DATASET CONTENT:
★ ★ ★ ★
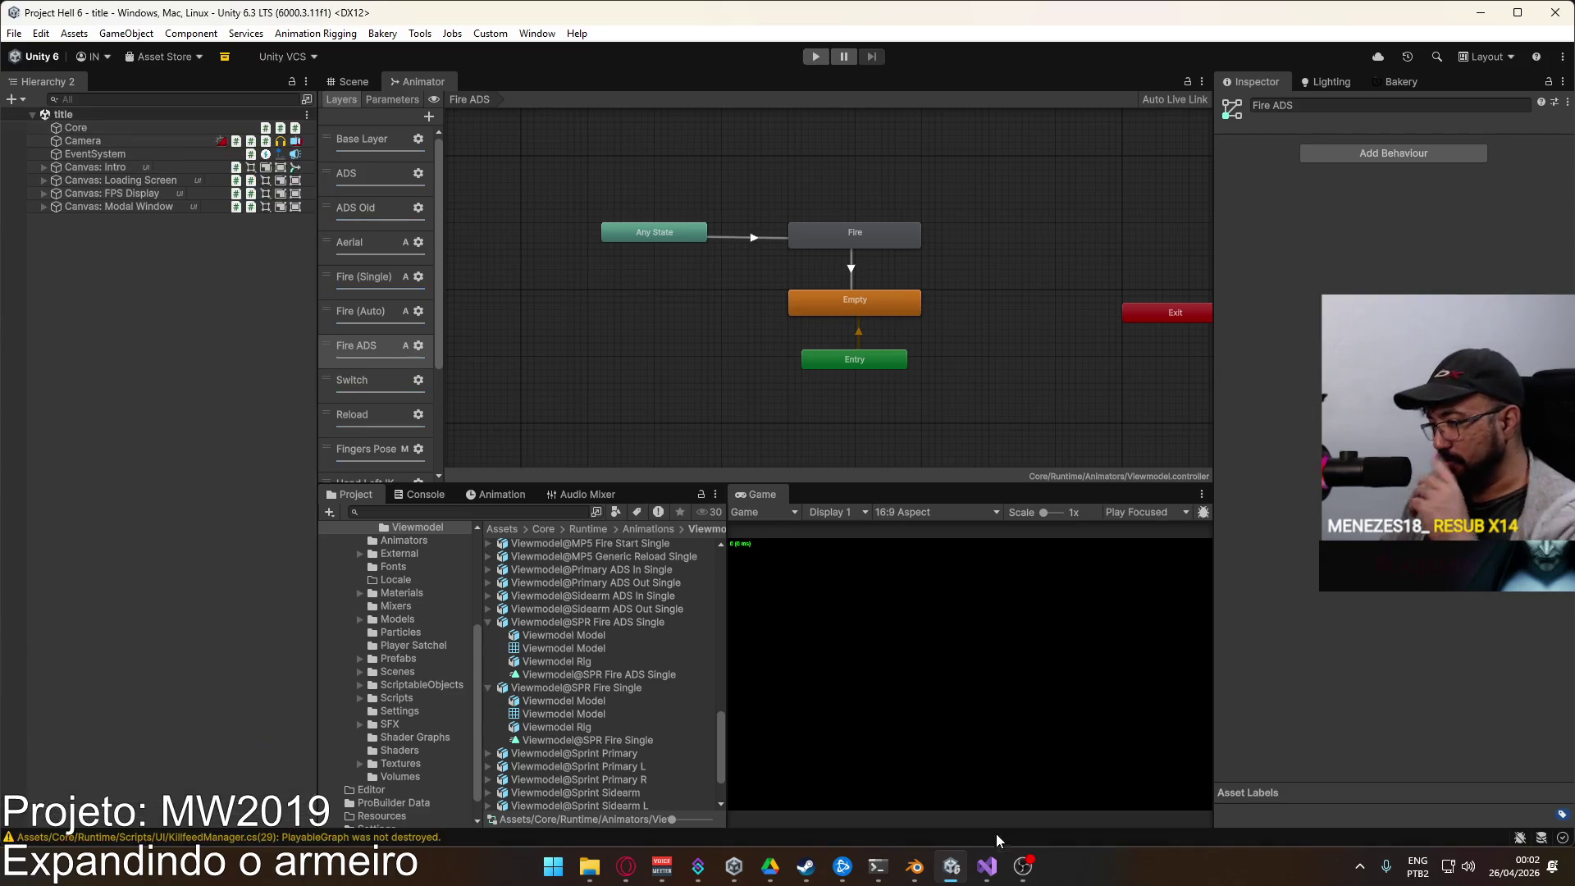
Step: Check the Fire (Auto) layer's Empty to Fire Start conditions (firing, ads), then view the Fire ADS layer
click(986, 866)
scroll(430, 459, up, 4)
★ ★ ★ ★
BRIEF: Transcribe all the data word for word; the images stay out.

TASK RESULT:
Step: Check the Fire (Auto) layer's Empty to Fire Start conditions (firing, ads), then view the Fire ADS layer
click(986, 866)
scroll(430, 459, up, 4)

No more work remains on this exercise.